Timeframe: From Day 1 up to week 26 post S103 infusion
. Male study participants must agree to take contraceptive measures during the treatment period and within 1 year after receiving study treatment, and are prohibited from donating sperm throughout the study period;
. Women of childbearing potential (WOCBP) must agree to take contraceptive measures during treatment and for at least 1 year after receiving study treatment. Participants must have a negative serum pregnancy test result during screening; a negative urine pregnancy test result must be confirmed before receiving CAR-T for the first time.
Exclusion criteria
. The subject has any medical, psychological, or social condition that, in the investigator's opinion, may harm the subject, interfere with their ability to participate in the study, or result in poor protocol compliance;
. Female subjects who are pregnant or lactating, plans to become pregnant at any time within 12 months after receiving CAR-T cell treatment, or has a history of spontaneous or induced abortion within 4 weeks prior to screening;
. The subject has a clinically relevant active infection, such as sepsis, pneumonia, or a severe local abscess, or a serious infection requiring hospitalization or intravenous antibiotic treatment within 4 weeks prior to screening. Subjects are also excluded if they have a known immunodeficiency disorder including Human Immunodeficiency Virus (HIV), test positive for Hepatitis B surface antigen (HBsAg) or detectable Hepatitis B virus (HBV) DNA, test positive for Hepatitis C virus (HCV) antibody with detectable HCV RNA, test positive for syphilis during the screening period, or have an active or high-risk history of tuberculosis infection;
. The subject has previously received any Chimeric Antigen Receptor (CAR) T-cell therapy or other genetically modified cell therapies, or has a history of allogeneic hematopoietic stem cell transplantation (HSCT) or solid organ transplantation. Furthermore, subjects are excluded if they have received intravenous immunoglobulin (IVIG) or plasma exchange (PE) within 4 weeks prior to screening, or have received tocilizumab or eculizumab treatment within 3 months prior to screening;
. The subject is diagnosed with an active, severe autoimmune disease other than Multiple Sclerosis, such as Systemic Lupus Erythematosus or Rheumatoid Arthritis.

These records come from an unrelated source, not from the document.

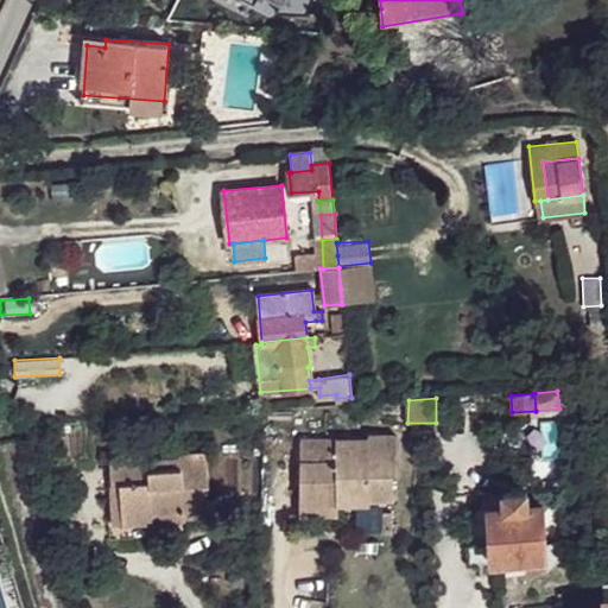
[(403,477),(403,439),(375,439),(375,444),(308,443),(306,507),(340,507),(340,498),(371,499),(371,502),(399,504),(399,477),(403,477)]
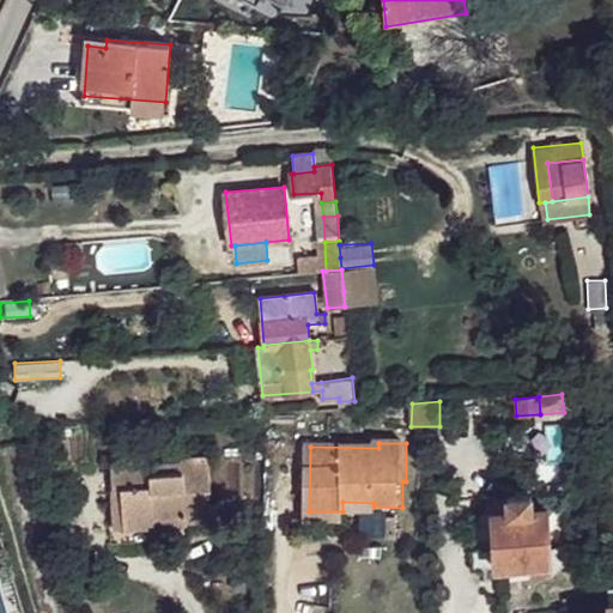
[(0,457),(2,457),(2,451),(13,449),(17,454),(20,453),(18,444),(0,448),(0,457)]
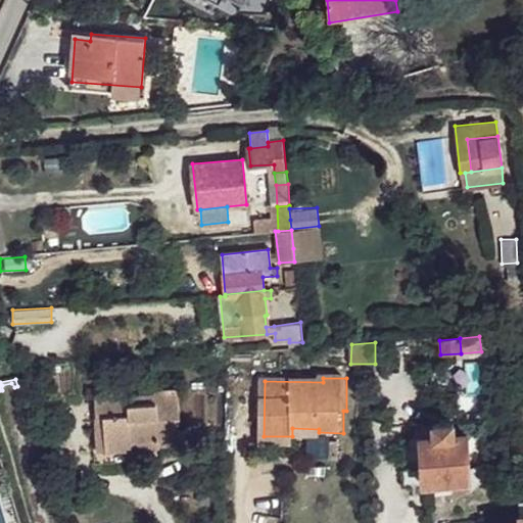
[(151,393),(151,396),(92,400),(94,418),(102,418),(104,453),(132,450),(132,443),(157,441),(158,446),(175,445),(174,425),(178,425),(175,391),(151,393)]
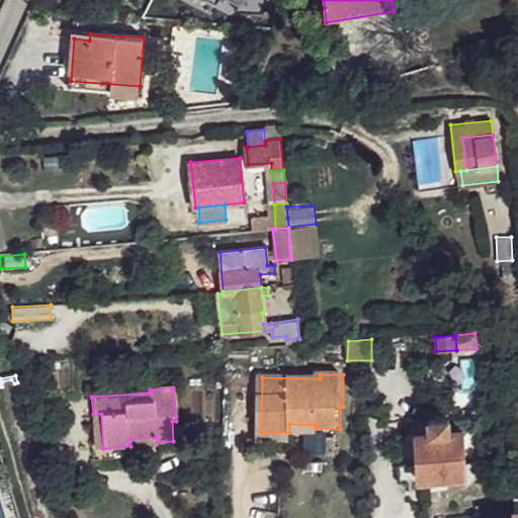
[(101,414),(93,414),(96,449),(103,448),(101,414)]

This also includes the presence of other severe progressive neurodegenerative or central nervous system (CNS) disorders, such as Parkinson's disease, Alzheimer's disease, stroke, or active CNS tumors, that the investigator believes would confound the clinical assessment of Multiple Sclerosis. Additionally, a history of active malignancy within the past 5 years excludes the subject, with the exception of adequately treated basal cell or squamous cell carcinoma of the skin, or carcinoma in situ of the cervix;
. The subject exhibits specific laboratory abnormalities or organ dysfunction during the screening period, including elevated liver enzymes with AST or ALT greater than 1.5 times the upper limit of normal (ULN), total bilirubin greater than 1.5 times the ULN, or a Creatinine Clearance (CrCl) of less than 60 mL/min. Exclusions also apply for an absolute neutrophil count (ANC) of less than 2.0 × 10\^9/L, a platelet count of less than 100 × 10\^9/L, hemoglobin levels below 100 g/L, or severe cardiovascular or pulmonary diseases, which include a Left Ventricular Ejection Fraction (LVEF) below 50%, unstable angina or myocardial infarction within the past 6 months, or a resting peripheral blood oxygen saturation (SpO2) of 91% or less;
. The subject has a known severe allergy, hypersensitivity, or intolerance to fludarabine, cyclophosphamide, or any excipients contained in the S103 CAR-T cell product, such as human serum albumin. Subjects are also excluded if they have received any live attenuated vaccine within 6 weeks prior to screening, or plan to receive a live vaccine during the study period.